第29話『ダージリン』

せやさかい・029『ダージリン』 




 アッ!と思うことはたびたびある。


 山門脇の桜が見事に満開になったとき、紫陽花の花の色がコロッと変わったとき、校長先生の髪がアデランスやと分かったとき、ファイナルファンタジーⅦのリマスター版発売が発表さっれたとき、お父さんの失踪宣告が決まったとき、ほかにも色々……。

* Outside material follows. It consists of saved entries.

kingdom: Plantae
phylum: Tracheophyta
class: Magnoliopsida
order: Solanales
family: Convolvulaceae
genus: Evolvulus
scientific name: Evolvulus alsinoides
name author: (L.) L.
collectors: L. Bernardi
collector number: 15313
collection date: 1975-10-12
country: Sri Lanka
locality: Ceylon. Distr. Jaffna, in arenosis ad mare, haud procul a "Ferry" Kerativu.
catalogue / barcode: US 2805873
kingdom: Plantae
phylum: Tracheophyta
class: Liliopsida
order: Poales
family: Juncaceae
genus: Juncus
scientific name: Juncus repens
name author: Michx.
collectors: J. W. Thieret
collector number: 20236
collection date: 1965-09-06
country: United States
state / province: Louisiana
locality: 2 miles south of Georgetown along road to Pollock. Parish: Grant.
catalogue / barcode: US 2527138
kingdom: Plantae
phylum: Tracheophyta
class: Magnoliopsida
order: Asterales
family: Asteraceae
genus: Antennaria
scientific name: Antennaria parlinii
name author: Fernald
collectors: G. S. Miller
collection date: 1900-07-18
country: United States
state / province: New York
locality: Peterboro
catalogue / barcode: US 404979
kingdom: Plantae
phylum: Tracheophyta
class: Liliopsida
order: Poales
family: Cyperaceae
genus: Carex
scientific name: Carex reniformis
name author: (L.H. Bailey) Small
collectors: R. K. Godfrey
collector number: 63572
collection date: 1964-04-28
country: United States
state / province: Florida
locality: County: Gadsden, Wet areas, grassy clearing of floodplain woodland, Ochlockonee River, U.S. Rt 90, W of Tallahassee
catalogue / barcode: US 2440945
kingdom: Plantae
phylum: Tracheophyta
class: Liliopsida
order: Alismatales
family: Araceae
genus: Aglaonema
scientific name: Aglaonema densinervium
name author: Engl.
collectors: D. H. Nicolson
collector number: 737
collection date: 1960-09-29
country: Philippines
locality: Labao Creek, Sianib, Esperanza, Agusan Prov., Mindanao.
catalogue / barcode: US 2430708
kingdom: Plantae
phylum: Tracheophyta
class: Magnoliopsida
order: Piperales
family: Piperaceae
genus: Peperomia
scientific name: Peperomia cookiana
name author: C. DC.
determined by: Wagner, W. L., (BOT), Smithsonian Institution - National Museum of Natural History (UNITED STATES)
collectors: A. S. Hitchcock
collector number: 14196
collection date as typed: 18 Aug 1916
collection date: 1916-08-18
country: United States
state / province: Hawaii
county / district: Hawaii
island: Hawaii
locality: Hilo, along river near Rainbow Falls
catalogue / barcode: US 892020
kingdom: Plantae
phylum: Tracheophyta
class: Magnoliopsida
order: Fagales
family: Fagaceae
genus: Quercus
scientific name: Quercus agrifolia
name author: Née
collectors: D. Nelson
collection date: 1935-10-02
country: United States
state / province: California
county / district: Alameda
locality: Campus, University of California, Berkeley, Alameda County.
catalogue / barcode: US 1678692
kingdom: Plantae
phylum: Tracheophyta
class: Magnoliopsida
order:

 いま、アッと思たんは頼子さんのヘアスタイルが変わってたから!


 頼子なんちゅう昭和チックな名前やけど、イギリス人とのハーフでブロンドの髪にブルーの瞳。フルネームは夕陽丘・スペンサー・頼子。いつもはロングの髪を肩に垂らして不思議の国のアリスみたい。


 それが、なんちゅうか一見ショートヘア。


 よく見ると、後ろの方でまとめてあって、ショートよりもかっこええ!


「アハハ、暑いからね。と言って、ショートにするのもなんだしね。おかしい?」


 留美ちゃんと二人、フルフルと首を振る。


「素敵な人は何をしても素敵ですねえ……」


「そんな感心しないでよ、三つ編みをまとめただけなんだから」


「三つ編みなんですか?」


「うそ」


 留美ちゃんが後ろに回ってシゲシゲと観察。頼子さんはティーカップを持ったままクルリと回って見せる。下手に恥ずかしがらないし、はしゃぐわけでもなく、自然に留美ちゃんの興味に合わせてる。いかにもレディーという感じ!


「ダージリンに似てます!」


 え? 似てますじゃなくて、文芸部の紅茶はダージリンなんですけど?


「あ、ああ、あのダージリンか!」


 頼子さんも納得やけど、わたしには、よう分からへん💦


「これだよ、桜ちゃん」


 部室のパソコンをチャチャっと操作する留美ちゃん、なんとブラインドタッチです。


「ほら!」「ダージリン ガ...」の画像検索結果


 嬉しそうに出したんは、ユーチューブ。ガルパン映画の予告編。  


「あ、ああ……」


 納得した。聖グロリアーナ女学院の隊長ダージリンにソックリや。


「わたしはダージリンほどには格言知らないけどね。ハハ、ローズヒップって言われなくてよかった」


「嫌いですか、ローズヒップ?」


「見てる分には好きよ。友だちに、こういうのが一人いたら面白いとは思うんだけど。あんたたちも十分面白いよ」


「そ、そうですか?」


「留美ちゃん、あなた『うまい班』なんだって?」


「え、あ、まあ」


 そうそう、見かけによらずと言うてはなんやけど、留美ちゃんは水泳の授業では『うまい班』なんだ。


「で、さくらは『金槌班』なんだ」


「そ、そうですけど」


「「アハハハ」」


 二人そろって笑い出す。わたしもいっしょに笑てしまう。たった三人の文芸部やけど、ええクラブやと思う。


「『金槌班』はA班になるらしいわよ」


 これには、留美ちゃんも「え?」やった。


「『苦手班』はB班、『うまい班』はC班なんだって」


「なんですか、それは?」


「名前の付け方が差別的だってクレームが来たらしいよ。来週の授業から変わるって」




 うーーーーーん。




 どうなんだろ?


 田中さんの『制服切り裂き問題』には何の対応もせえへんのに、しょうもない水泳の班の名前のクレームにはアッサリ対応。


 それも『金槌班』が『A班』……当たり前の感覚やったら『C班』やろと思うねんけど。


「それで、田中さんは?」


 あとで思うと、頼子さんの関心は、田中さんのことにあった。


 田中さんのことを真っ先に聞くと変に意識してしまうのんで、いろいろの前振りやったと思うのは、もっと後のこと。


「いや、それが、今では水泳の師匠なんですよーー!」


 田中さんのスパルタ指導を説明すると、コロコロ笑うのでありました。